### Directions for this task
After removing every image, reproduce the data exactly as it appears.

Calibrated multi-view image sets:
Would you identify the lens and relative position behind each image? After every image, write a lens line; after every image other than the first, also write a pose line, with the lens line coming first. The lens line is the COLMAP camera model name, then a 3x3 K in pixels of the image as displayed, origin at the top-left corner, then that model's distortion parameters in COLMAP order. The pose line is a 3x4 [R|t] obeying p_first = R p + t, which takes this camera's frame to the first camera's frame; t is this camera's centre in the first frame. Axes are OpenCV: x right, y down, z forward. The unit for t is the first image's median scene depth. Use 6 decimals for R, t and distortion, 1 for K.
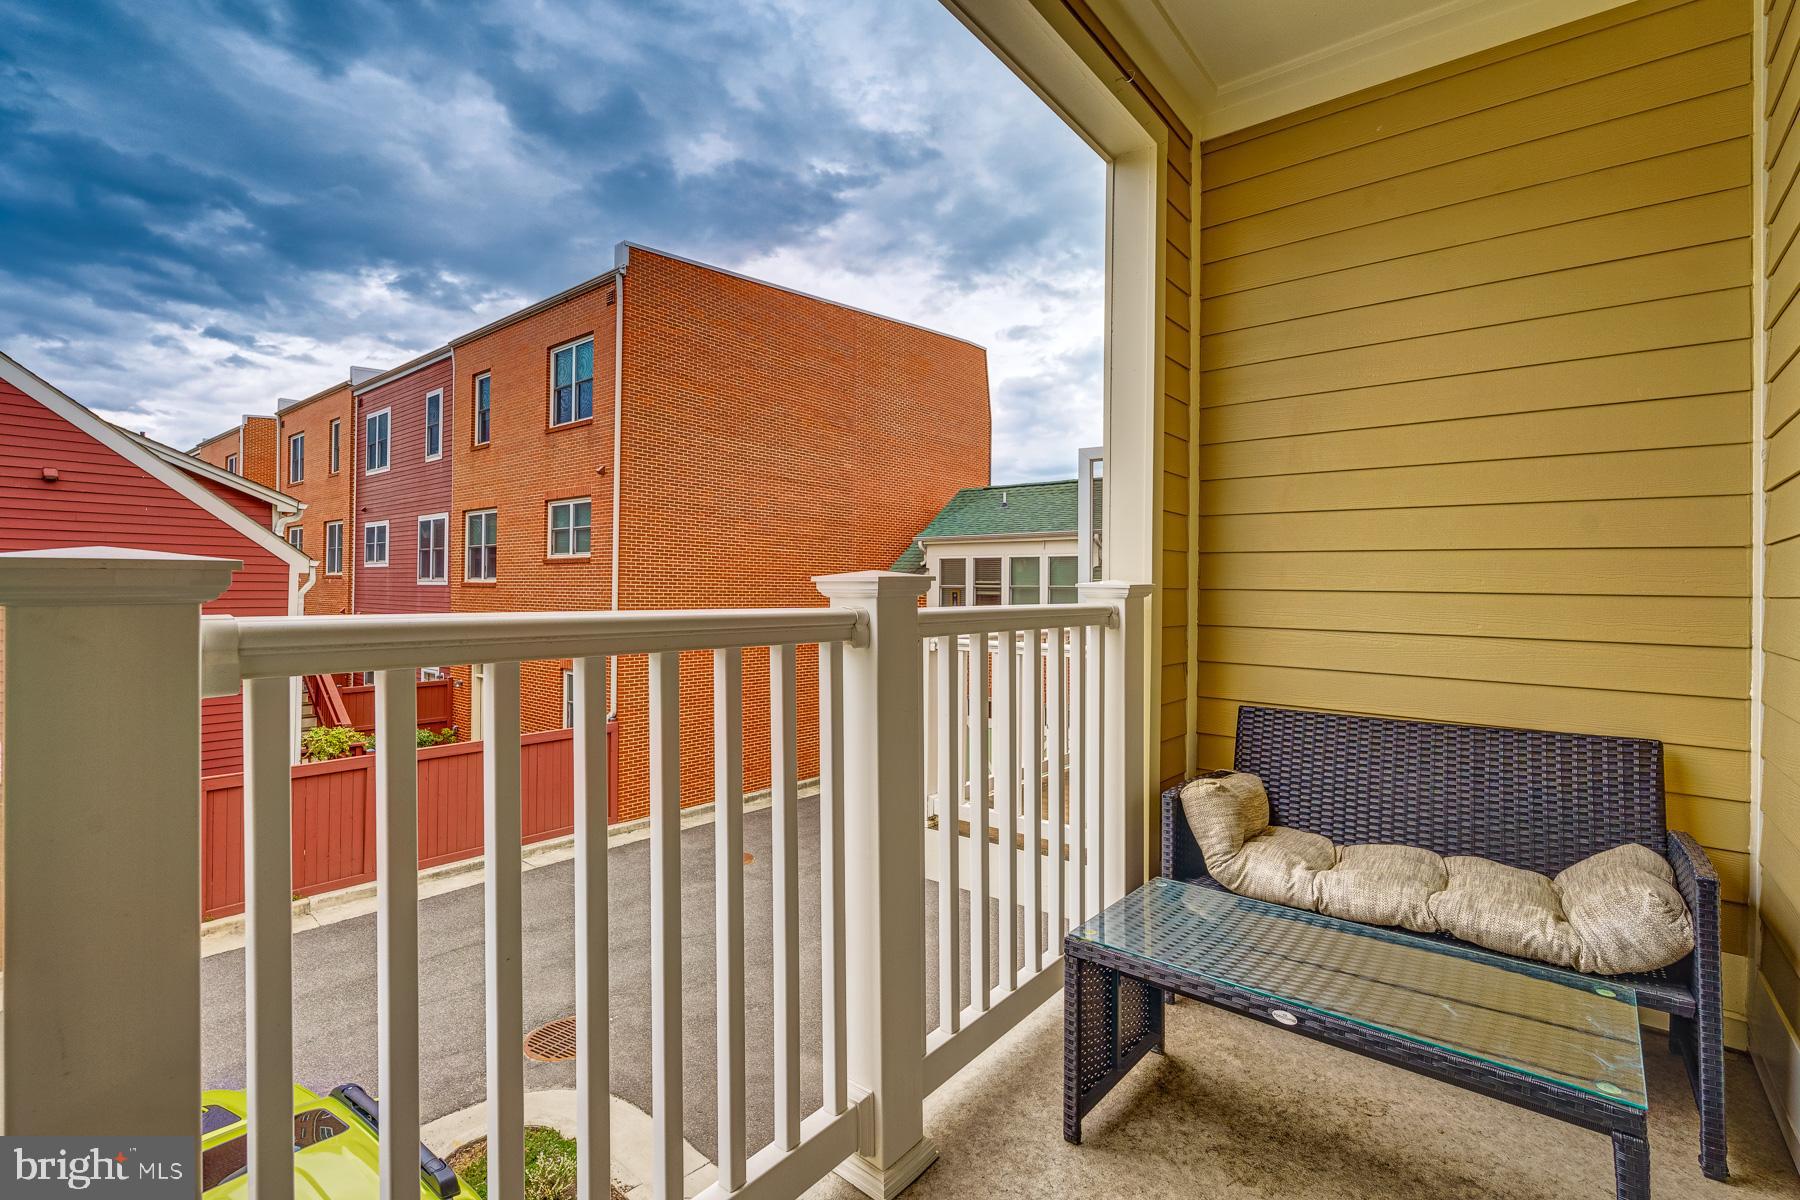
lens RADIAL K [[814.6, 0, 896.6], [0, 814.6, 583.6], [0, 0, 1]] dist [-0.000792, -0.000067]
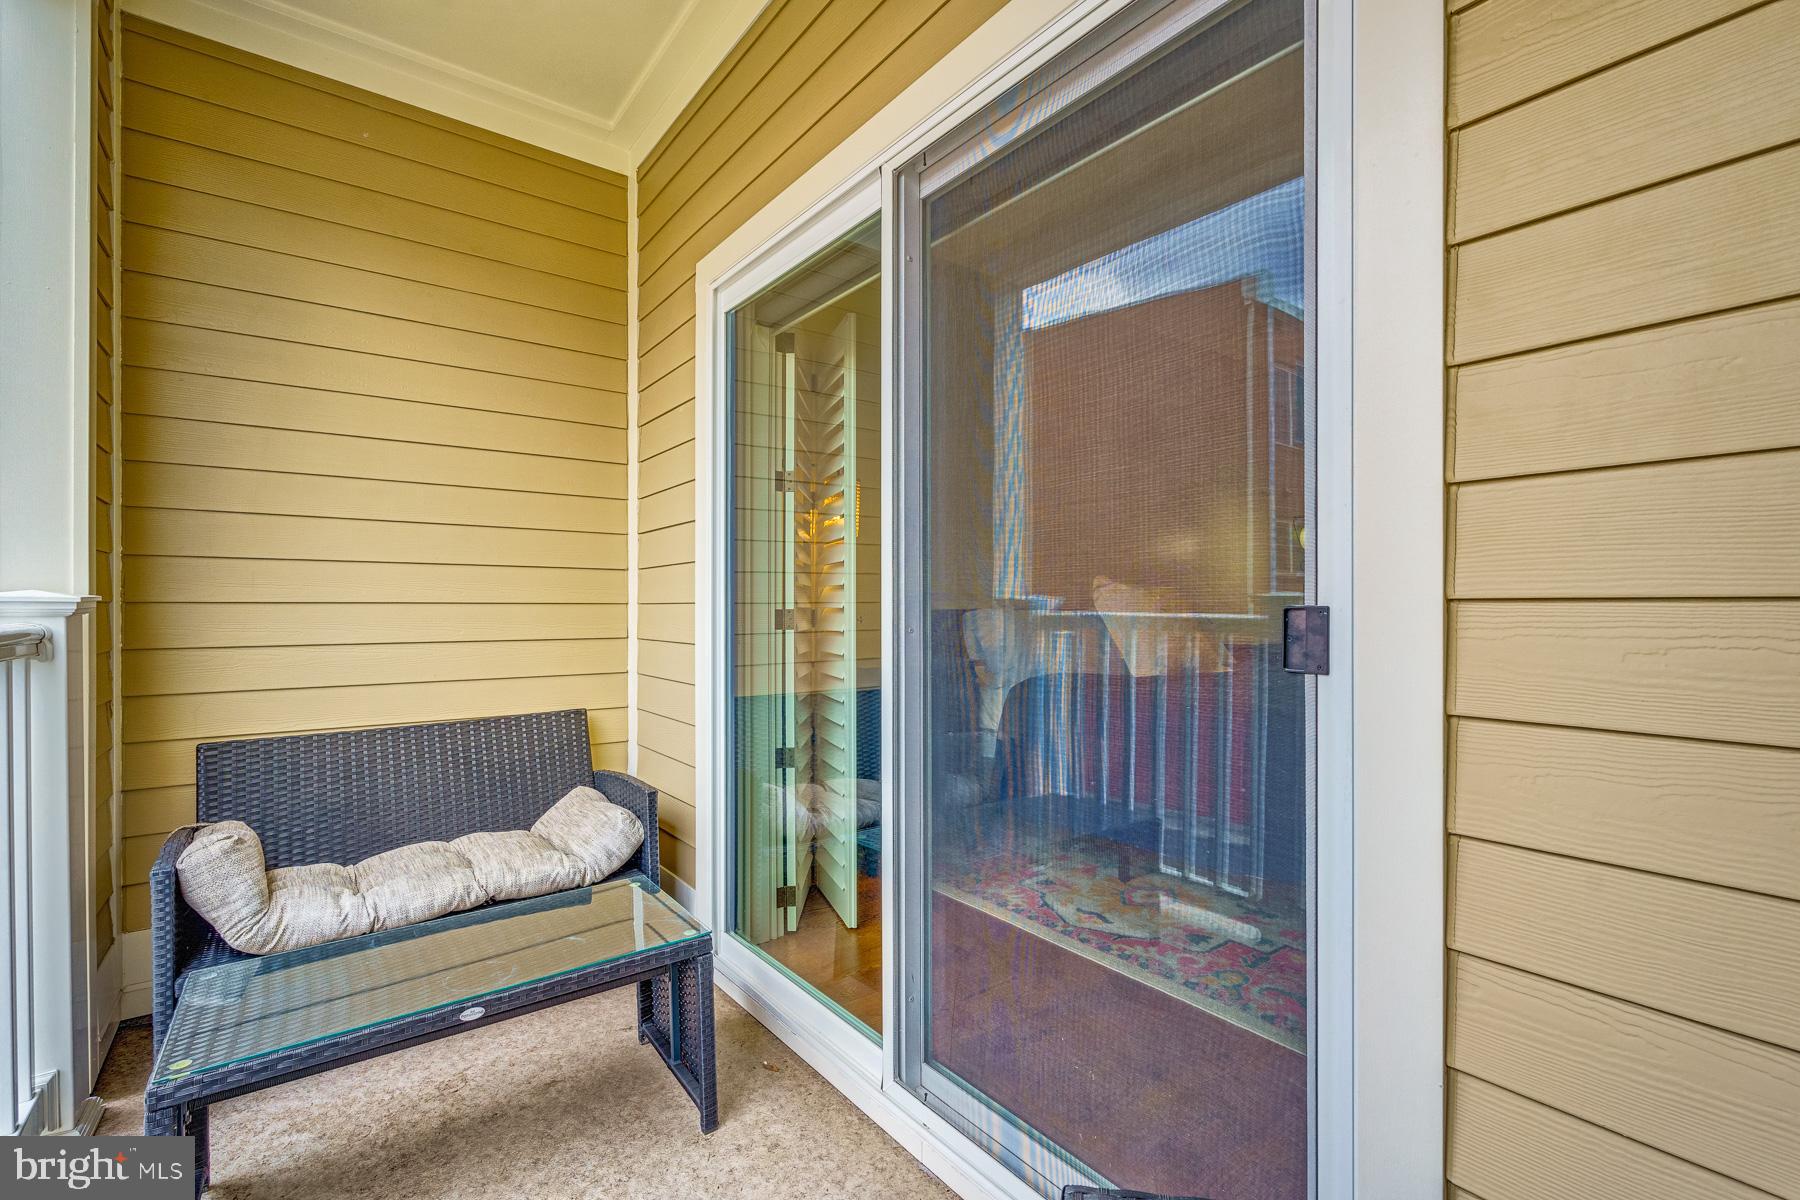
lens RADIAL K [[814.6, 0, 898.8], [0, 814.6, 609.2], [0, 0, 1]] dist [-0.000792, -0.000067]
pose [[0.225114, -0.019374, 0.974140, -0.282845], [-0.000458, 0.999800, 0.019990, -0.003101], [-0.974332, -0.004946, 0.225061, 0.169968]]
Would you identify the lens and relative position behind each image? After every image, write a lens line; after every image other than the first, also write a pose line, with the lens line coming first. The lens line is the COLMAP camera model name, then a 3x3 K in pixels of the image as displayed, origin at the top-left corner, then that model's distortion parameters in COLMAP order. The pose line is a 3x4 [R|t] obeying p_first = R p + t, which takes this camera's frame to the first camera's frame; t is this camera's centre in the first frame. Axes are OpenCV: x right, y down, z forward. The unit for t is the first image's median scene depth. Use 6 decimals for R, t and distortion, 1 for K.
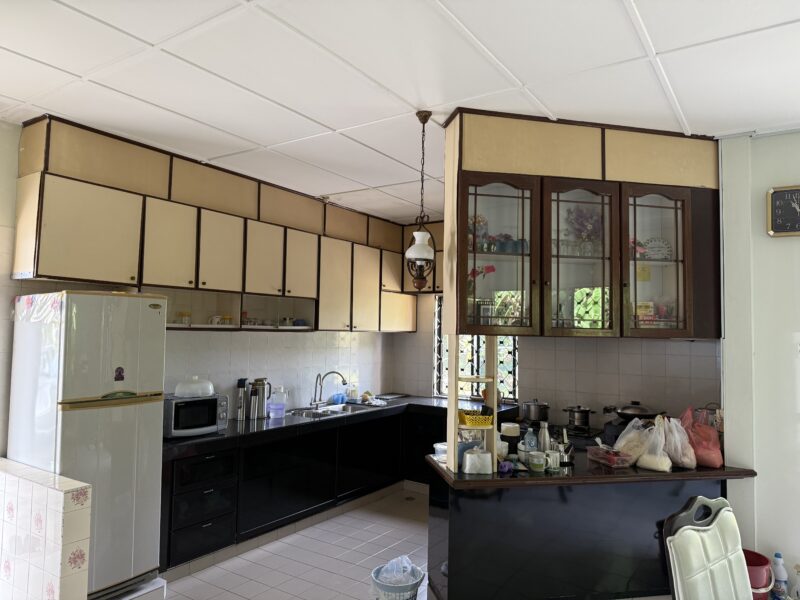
lens RADIAL K [[534.8, 0, 400.0], [0, 534.8, 300.0], [0, 0, 1]] dist [0.058093, -0.100298]
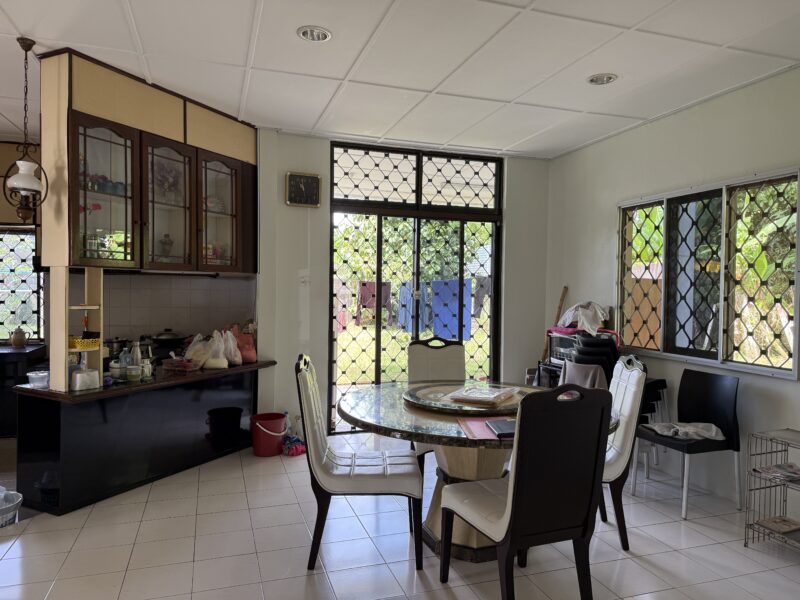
lens RADIAL K [[534.8, 0, 400.0], [0, 534.8, 300.0], [0, 0, 1]] dist [0.058093, -0.100298]
pose [[0.602744, -0.027511, 0.797460, -0.323570], [-0.054744, 0.995625, 0.075725, 0.014113], [-0.796055, -0.089299, 0.598601, -0.163791]]
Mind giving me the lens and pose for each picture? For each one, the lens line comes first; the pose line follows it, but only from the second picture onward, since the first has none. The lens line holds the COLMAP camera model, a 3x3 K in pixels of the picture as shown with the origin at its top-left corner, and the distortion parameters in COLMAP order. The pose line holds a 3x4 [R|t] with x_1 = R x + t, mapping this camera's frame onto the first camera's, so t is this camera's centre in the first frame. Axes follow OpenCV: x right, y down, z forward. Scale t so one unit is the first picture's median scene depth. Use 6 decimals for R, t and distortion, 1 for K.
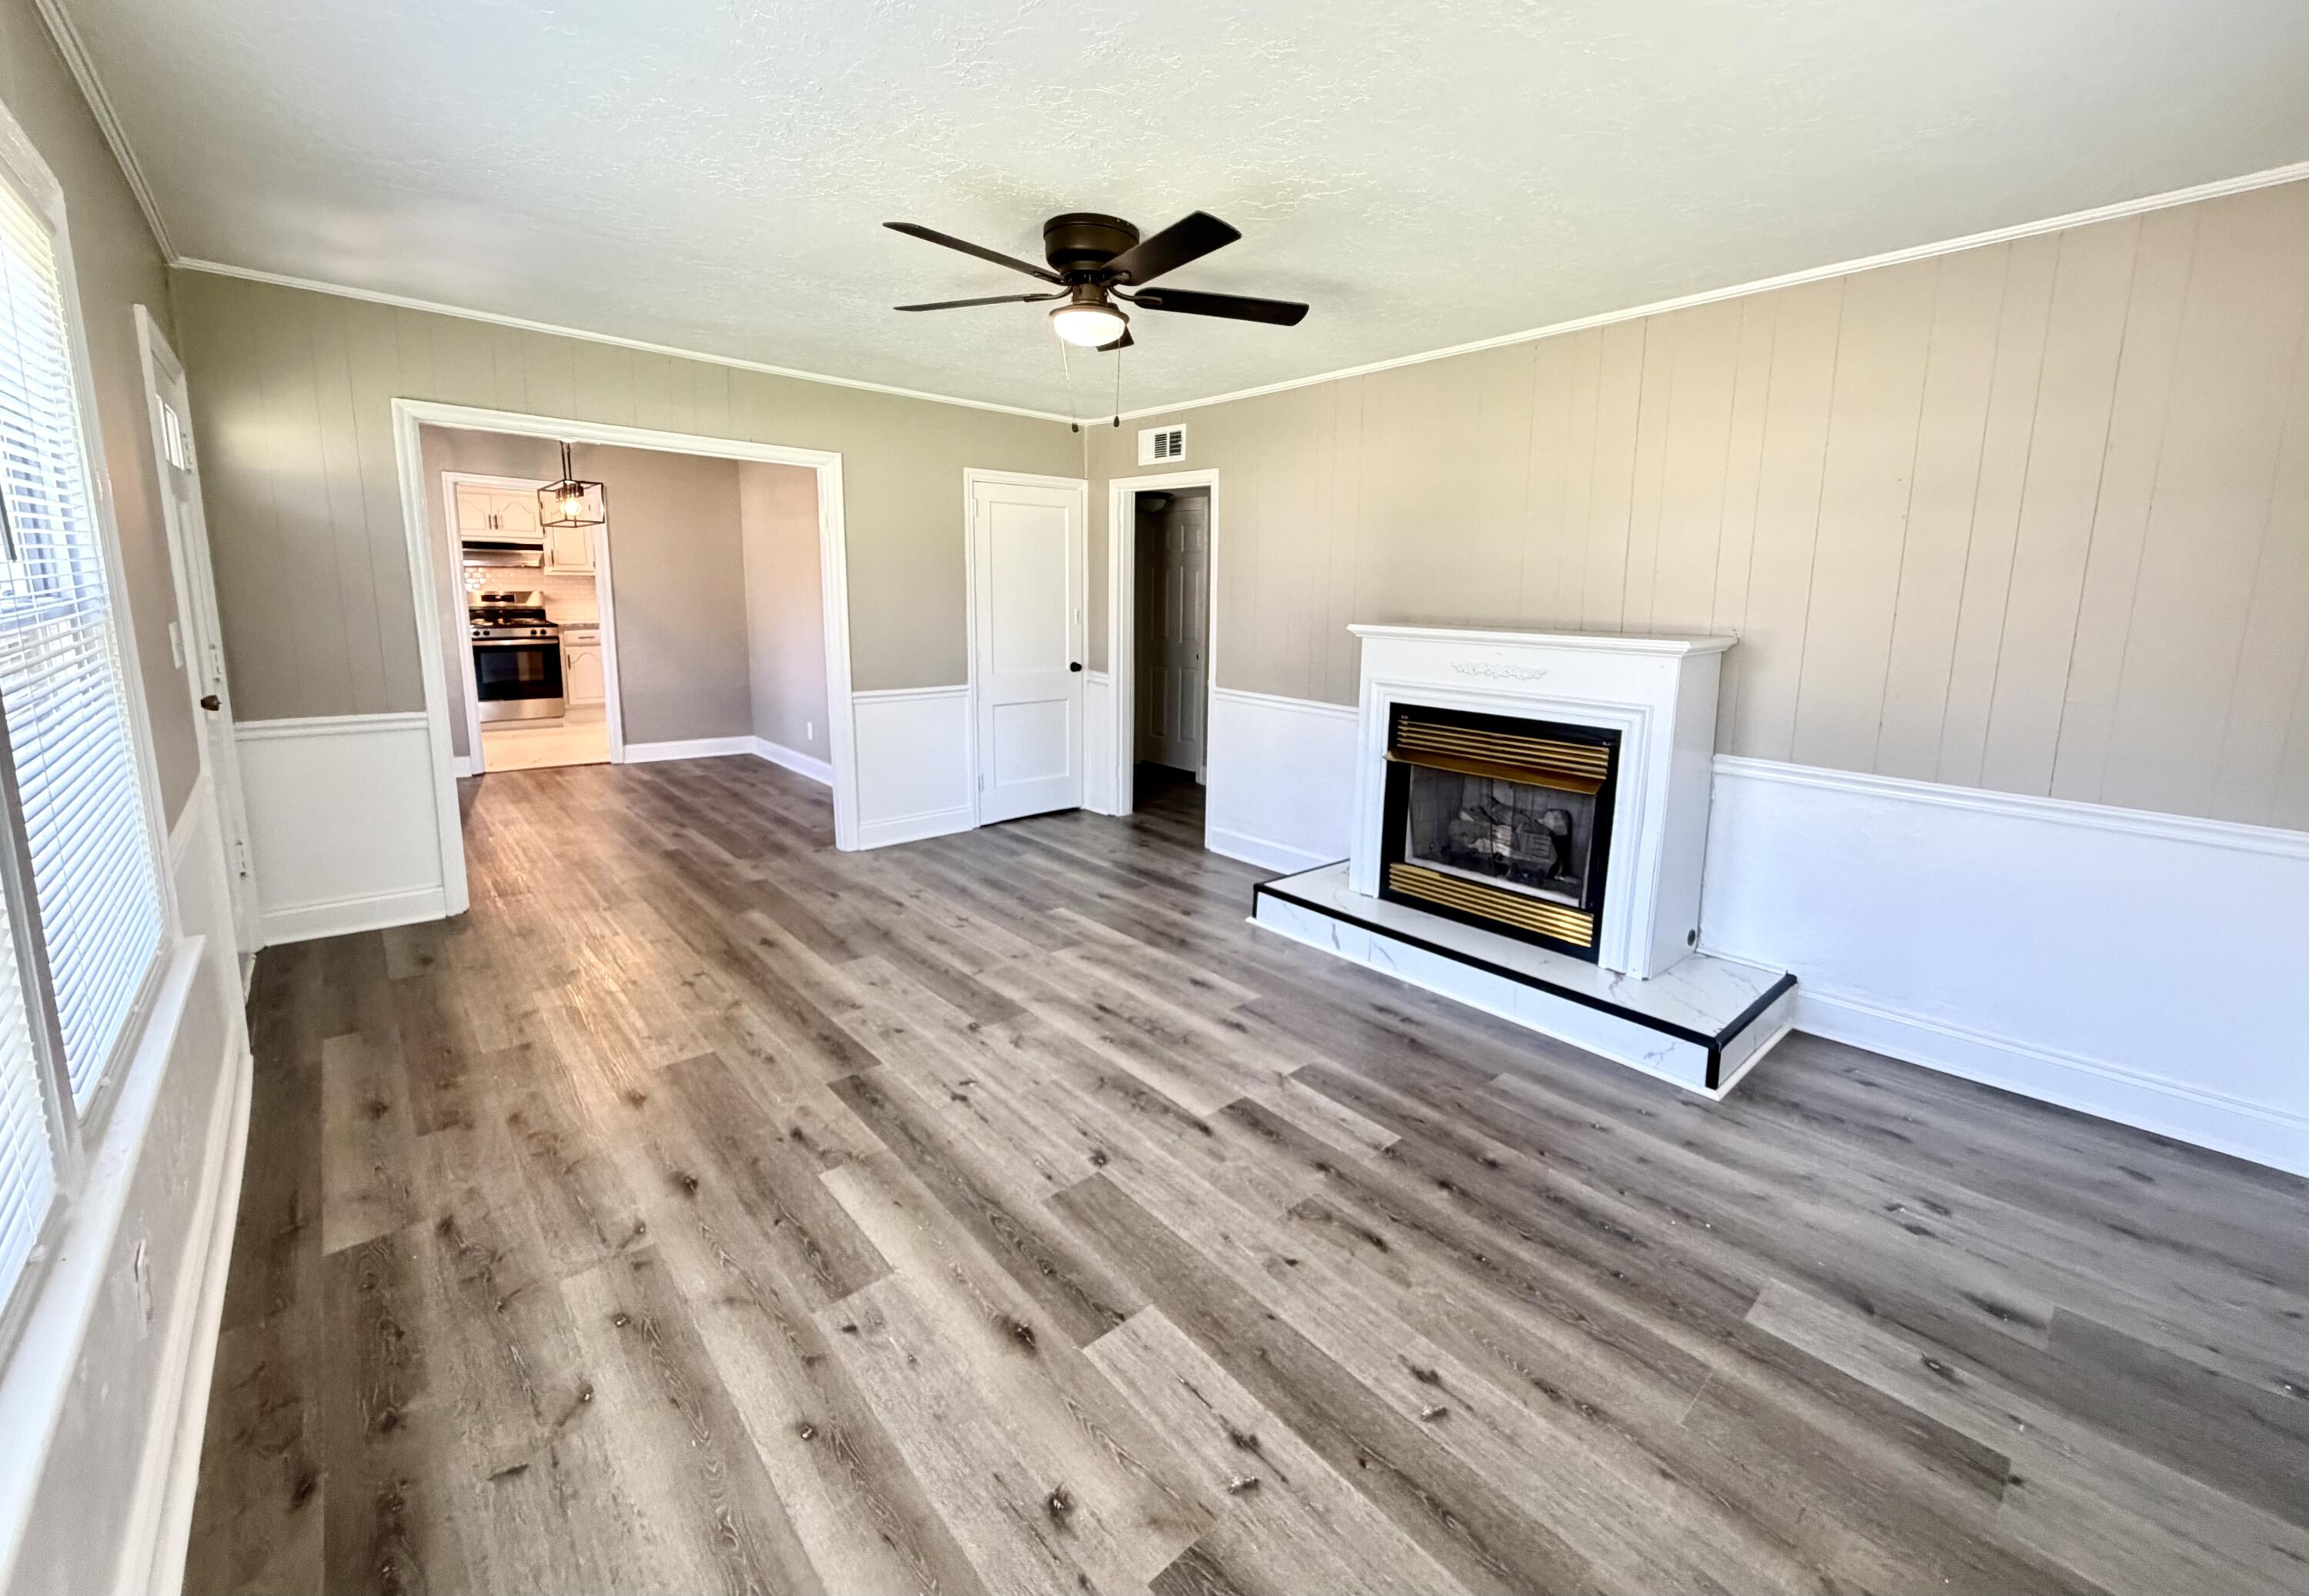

### Problem solution
Would you identify the lens and relative position behind each image? After every image, write a lens line; after every image other than the first, also write a pose line, with the lens line coming first. The lens line is the COLMAP camera model name, then a 3x3 K in pixels of the image as displayed, origin at the top-left corner, then that model's distortion parameters in COLMAP order. The pose line is a 3x4 [R|t] obeying p_first = R p + t, which takes this camera's frame to the first camera's frame; t is this camera's centre in the first frame. Axes are OpenCV: x right, y down, z forward. The unit for t is the first image's median scene depth. Use 6 decimals for R, t and distortion, 1 for K.
lens RADIAL K [[814.6, 0, 896.6], [0, 814.6, 583.6], [0, 0, 1]] dist [-0.000792, -0.000067]
lens RADIAL K [[814.6, 0, 898.8], [0, 814.6, 609.2], [0, 0, 1]] dist [-0.000792, -0.000067]
pose [[0.225114, -0.019374, 0.974140, -0.282845], [-0.000458, 0.999800, 0.019990, -0.003101], [-0.974332, -0.004946, 0.225061, 0.169968]]
Would you identify the lens and relative position behind each image? After every image, write a lens line; after every image other than the first, also write a pose line, with the lens line coming first. The lens line is the COLMAP camera model name, then a 3x3 K in pixels of the image as displayed, origin at the top-left corner, then that model's distortion parameters in COLMAP order. The pose line is a 3x4 [R|t] obeying p_first = R p + t, which takes this camera's frame to the first camera's frame; t is this camera's centre in the first frame. Axes are OpenCV: x right, y down, z forward. The unit for t is the first image's median scene depth. Use 6 decimals for R, t and distortion, 1 for K.
lens RADIAL K [[534.8, 0, 400.0], [0, 534.8, 300.0], [0, 0, 1]] dist [0.058093, -0.100298]
lens RADIAL K [[534.8, 0, 400.0], [0, 534.8, 300.0], [0, 0, 1]] dist [0.058093, -0.100298]
pose [[0.602744, -0.027511, 0.797460, -0.323570], [-0.054744, 0.995625, 0.075725, 0.014113], [-0.796055, -0.089299, 0.598601, -0.163791]]
Mind giving me the lens and pose for each picture? For each one, the lens line comes first; the pose line follows it, but only from the second picture onward, since the first has none. The lens line holds the COLMAP camera model, a 3x3 K in pixels of the picture as shown with the origin at its top-left corner, and the distortion parameters in COLMAP order. The pose line holds a 3x4 [R|t] with x_1 = R x + t, mapping this camera's frame onto the first camera's, so t is this camera's centre in the first frame. Axes follow OpenCV: x right, y down, z forward. Scale t so one unit is the first picture's median scene depth. Use 6 decimals for R, t and distortion, 1 for K.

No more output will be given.